Aby przygotować drogę dla przychodzącego Pana, należy wziąć pod uwagę wymagania nawrócenia, do którego zaprasza nas Jan Chrzciciel. Jakie to są wymagania nawrócenia? Przede wszystkim jesteśmy wezwani do zasypania zagłębień wytworzonych przez oziębłość i obojętność, otwierając się na innych z tymi samymi uczuciami, co Jezus, to znaczy z tą serdecznością i braterską wrażliwością, która zajmuje się potrzebami bliźniego. A wszystko to ze szczególną troską o najbardziej potrzebujących. Zasypania zagłębień wytworzonych przez oziębłość. Nie można mieć relacji miłości, miłosierdzia, braterstwa wobec bliźniego, jeśli są wyrwy, tak jak nie można iść drogą z wieloma dziurami. Wymaga to zmiany nastawienia. I wszystko to trzeba czynić ze szczególną troską o najbardziej potrzebujących. Następnie musimy obniżyć wiele szorstkości powodowanych przez pychę i poczucie wyższości, podejmując konkretne gesty pojednania z naszymi braćmi, prosząc o przebaczenie naszych win. Nawrócenie jest bowiem pełne, jeśli prowadzi do pokornego uznania naszych błędów, naszych niewierności i niewywiązywania się ze zobowiązań.
Wierzący to ten, który przez swoje bycie blisko swego brata, jak Jan Chrzciciel otwiera drogi na pustyni, to znaczy wskazuje perspektywy nadziei nawet w tych trudnych sytuacjach życiowych, naznaczonych porażką i klęską. Nie możemy się poddać w obliczu sytuacji negatywnych zamknięcia i odrzucenia; nie możemy dać się uzależnić od mentalności świata, ponieważ centrum naszego życia stanowi Jezus i Jego słowo światła, miłości, pocieszenia. Jan Chrzciciel zachęcał do nawrócenia ludzi swego czasu z mocą, zdecydowanie i surowo. A jednak potrafił słuchać, umiał podejmować gesty czułości i przebaczenia wobec rzeszy mężczyzn i kobiet, którzy przyszli do niego, aby wyznać swoje grzechy i przyjąć chrzest pokuty.
Niech świadectwo Jana Chrzciciela pomaga nam iść naprzód ze świadectwem naszego życia.
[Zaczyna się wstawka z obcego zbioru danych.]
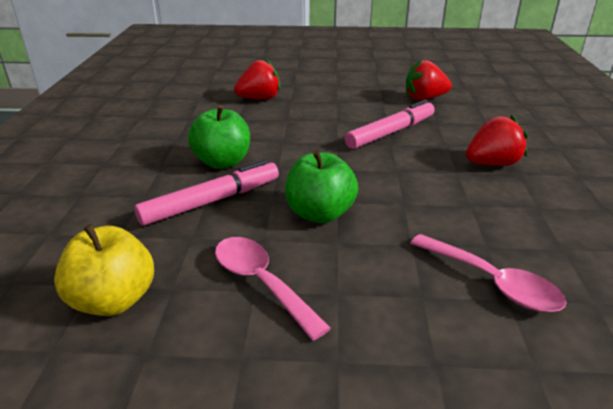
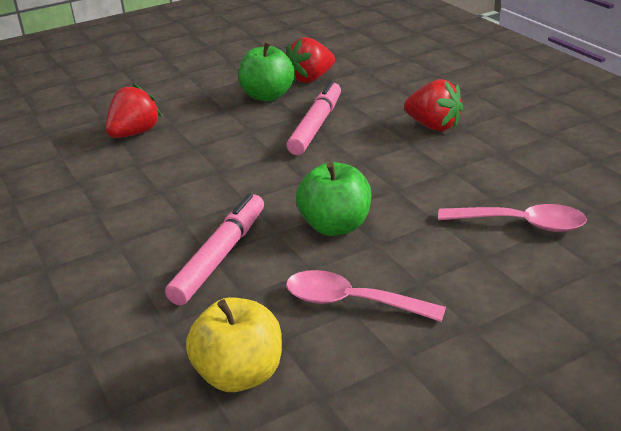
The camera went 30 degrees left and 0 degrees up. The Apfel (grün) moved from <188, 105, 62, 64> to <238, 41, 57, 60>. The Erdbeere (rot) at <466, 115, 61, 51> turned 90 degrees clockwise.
Jego świadectwo życia, czystość jego przepowiadania, jego odwaga w głoszeniu prawdy potrafiły rozbudzić oczekiwania i nadzieje Mesjasza, które już dawno były uśpione. Także dzisiaj, uczniowie Jezusa są wezwani, aby byli Jego pokornymi, ale odważnymi świadkami, aby rozniecić nadzieję, aby uzmysłowić, że mimo wszystko królestwo Boże jest stale budowane z dnia na dzień mocą Ducha Świętego. Niech każdy z nas pomyśli, jak mogę coś zmienić w mojej postawie, aby przygotować drogę Panu.
Niech Najświętsza Maryja Panna pomaga nam w codziennym przygotowaniu drogi Pańskiej, poczynając od samych siebie; i rozsypywania wokół nas, z wytrwałą cierpliwością, ziaren pokoju, sprawiedliwości i braterstwa.